Neighborhood Attention: dynamic restriction of self attention

Ali Hassani

Transformers, and more generally attention-based models, are omnipresent in modern deep learning frameworks, dominating a wide range of applications from language to vision and speech. Self attention, one of the primary operators in these models, is often cited for its quadratic complexity with respect to input size. Avoiding this complexity has often been done through local and sparse patterns, which can be effective, but usually either eliminate useful properties and inductive biases, or are often difficult to implement and scale.

We propose neighborhood attention, a restriction of self attention to nearest neighbors, which results in linear time complexity, and can maintain many of the properties present in self attention. This pattern can be thought of as a flexible sliding window pattern, aimed at capturing consistent local context throughout the input. Previous attempts at sliding window patterns in attention were roadblocked by the relative difficulty in implementing such patterns for parallel hardware, which dominate training deep learning models.
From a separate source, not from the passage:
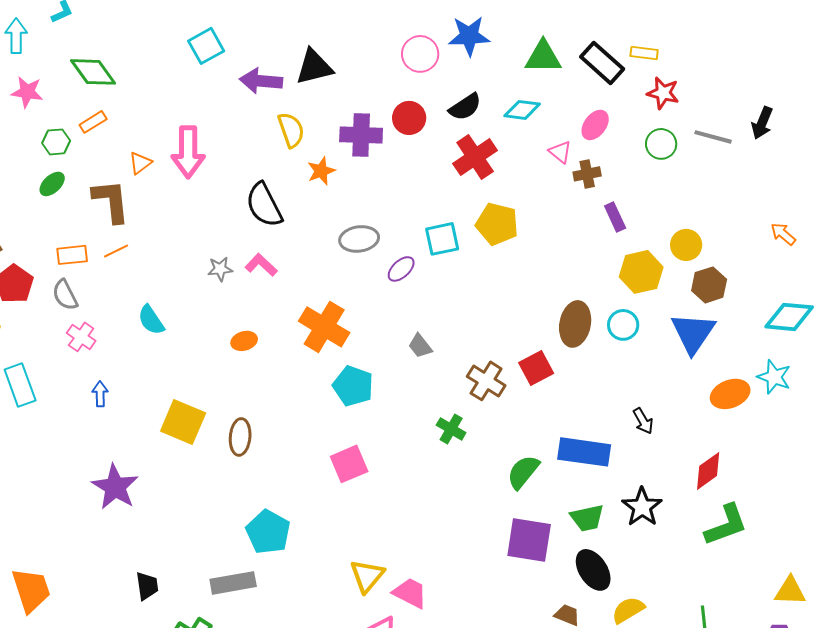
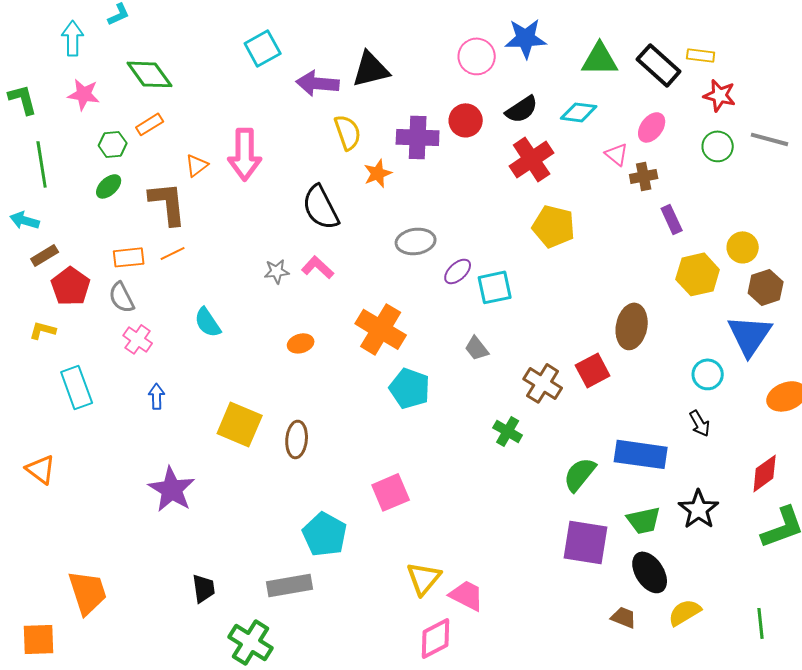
cyan square: (442, 239) -> (495, 287), moved
cyan circle: (623, 325) -> (708, 374), moved
pink square: (349, 464) -> (391, 492), moved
To that end, we propose and implement a range of different algorithms for neighborhood attention, starting with naive implementations.

We then formulate neighborhood attention as an implicit general matrix-matrix multiplication (GEMM) problem, and implement its kernels in CUTLASS. This implementation provides up to 6X improvement in latency in 1D problems, and 4X improvement in 2D problems compared to naive GPU kernels. We package and release all of our implementations as a Python package, NATTEN, which would allow researchers to quickly set up and use neighborhood attention. We finally show some of many possible applications of neighborhood attention, by introducing a set of hierarchical vision transformers, Neighborhood Attention Transformer, and present their performance on image classification, object detection, and image segmentation.